Stated goal 1: Name every dog mentioned by name in the forum thread comparing head collars and front-attach harnesses.
Stated goal 2: Write the next part of the forum thread about head collars and front-attach harnesses, picking up after its final post.

Source text:
########################################

# Can't decide...Gentle Leader (head collar), or front attach harness.



## Ruby'sMyGem (Apr 6, 2007)

I'm considering trying the Gentle Leader, or a front fasten harness like the Walk Your Dog With Love. Ruby has come a long way on leash manners on our street, but if I take her anywhere else, she pulls my arm off. She doesn't seem to generalize her skills.

I've never liked the way the Gentle Leader looks on the face, but people seem to really like what they do. I'm trying wondering which of these is more popular here. The Walk Your Dog With Love harness is similar to the EZ Walk, but looks easier to put on and adjust. 

Thanks for your help!


----------



## Ljilly28 (Jan 22, 2008)

What have you done so far to train Ruby to walk in a comfortable way with you? How old is Ruby, and how much exercise does she get ? Do you think she pulls because she is curious and outgoing or is she insensitive to her collar? Need more info!


----------



## chloe920 (Apr 5, 2009)

Ljilly28 said:


> What have you done so far to train Ruby to walk in a comfortable way with you? How old is Ruby, and how much exercise does she get ? Do you think she pulls because she is curious and outgoing or is she insensitive to her collar? Need more info!


I dont' mean to hyjack this thread...but....that's a great question...so if Chloe does all the above...and I have tried everything posted on this forum, (now started with clicker training to mark good walking manners), what would you suggest. She walks quite nicely 60% of the time but if she sees something she wants, she will just lunge and pull (nearly knocking me off my feet!) She is 8 months and 70lbs.

any suggestions appreciated!

L.


----------



## Willow52 (Aug 14, 2009)

I'm going to read this thread with interest. The Easy Walk Harness that I ordered for Hank just came today. Right now he's wet from walking to the mailbox to fit him. He's still a little guy but likes to pull, that's after not wanting to walk on leash at all.

I tried the Gentle Leader head harness with Maggie and she hated it, spent the whole walk rubbing her head on the ground that I finally gave up. I decided to try the Easy Walk Harness this time around for Hank. I can't wait to try it out.

I still have Maggie's size large which I'll try when he's big enough.


----------



## missmarstar (Jul 22, 2007)

No experience with the head collar, but I used an EZ walk front attach harness with both of mine and neither seemed to be bothered by it in the least, and they worked wonders for helping mine learn to walk on a loose leash. We can now walk with a regular buckle collar with minimal pulling which was impossible before using the harness.


----------



## Duke08 (Aug 22, 2008)

I have the Gentle Leader head collar for Cam and he does the same thing as Willow52's golden - runs his head into the grass trying to get it off:.  I also don't care how it leaves a small impression mark on his snout and people asking why I have a muzzle on my golden:uhoh:! I am going to purchase the Easy Walk front harness here in the next couple of weeks so we will see how that goes!

Jeff


----------



## Noey (Feb 26, 2009)

I have a gentle leader and it workers great! Noah was a puller, he does not pull at all in this.


----------



## Willow52 (Aug 14, 2009)

I've come to the conclusion that fitting a 10 weeks old puppy with a harness is a two-person job :doh::doh::doh:. I don't think I can get a correct fit with Hank laying on his back, biting the harness...nothing like the dog in the online video! :no:

Guess I'll wait until my husband gets home.

########################################

Saved data entries:

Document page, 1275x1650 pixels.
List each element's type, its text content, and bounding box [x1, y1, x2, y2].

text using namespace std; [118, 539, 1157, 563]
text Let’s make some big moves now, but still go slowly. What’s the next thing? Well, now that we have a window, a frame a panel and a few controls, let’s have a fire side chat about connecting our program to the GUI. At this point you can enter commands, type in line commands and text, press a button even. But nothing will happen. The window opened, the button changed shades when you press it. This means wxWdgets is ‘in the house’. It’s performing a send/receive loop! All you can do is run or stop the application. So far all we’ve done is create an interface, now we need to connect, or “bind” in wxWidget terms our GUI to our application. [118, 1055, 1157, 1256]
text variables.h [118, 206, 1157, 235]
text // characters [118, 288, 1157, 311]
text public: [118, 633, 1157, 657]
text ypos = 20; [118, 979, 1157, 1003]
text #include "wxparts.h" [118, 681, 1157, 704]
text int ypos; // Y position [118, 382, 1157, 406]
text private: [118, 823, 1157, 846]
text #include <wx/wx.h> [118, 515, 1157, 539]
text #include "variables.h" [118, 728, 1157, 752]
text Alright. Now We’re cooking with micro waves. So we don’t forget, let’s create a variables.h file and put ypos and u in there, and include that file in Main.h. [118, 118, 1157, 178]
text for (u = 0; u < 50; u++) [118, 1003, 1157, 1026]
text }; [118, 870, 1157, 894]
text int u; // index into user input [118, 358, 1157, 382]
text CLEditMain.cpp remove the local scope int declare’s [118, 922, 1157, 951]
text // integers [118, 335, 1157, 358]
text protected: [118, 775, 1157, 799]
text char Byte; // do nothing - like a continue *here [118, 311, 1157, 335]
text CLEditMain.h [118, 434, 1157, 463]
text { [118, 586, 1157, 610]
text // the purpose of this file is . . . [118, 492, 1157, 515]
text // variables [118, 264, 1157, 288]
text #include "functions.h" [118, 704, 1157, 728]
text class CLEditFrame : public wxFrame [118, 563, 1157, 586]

########################################

Task output 1: Ruby, Chloe, Hank, Maggie, Cam, Noah

Task output 2:
----------



## Kand3 (Nov 3, 2008)

We have an EZ Walk Harness and love it. We have only had it about a month, but the results were immediate. I preferred it to something going on the face because, unfortunately, a lot of people do mistake the Gentle Leader as some type of muzzle. Plus, the harness just seems more comfortable for the dog. 
Our obvious goal is to be able to walk nicely with a flat collar/loose leash, so personally I try not to depend on it and usually alternate between the two. But, I really like it when we'll be in situations where I feel I just need a little more control. Hope this helps!


----------



## LifeOfRiley (Nov 2, 2007)

I use the EasyWalk Harness with Gunner and I love it. I was a little skeptical that it would give me enough control, but it works beautifully. He's a real determined puller, weighs about 87 pounds now (I only weigh a little over 100) and it's enough to give me complete control. 

The only complaint I have about it is that it _can_ loosen up a little bit after we've walked for a while. You just have to keep an eye on it. Or do what I do and attach the leash to both the harness and a real loose Martingale for an extra layer of protection. Works great.


----------



## chloe920 (Apr 5, 2009)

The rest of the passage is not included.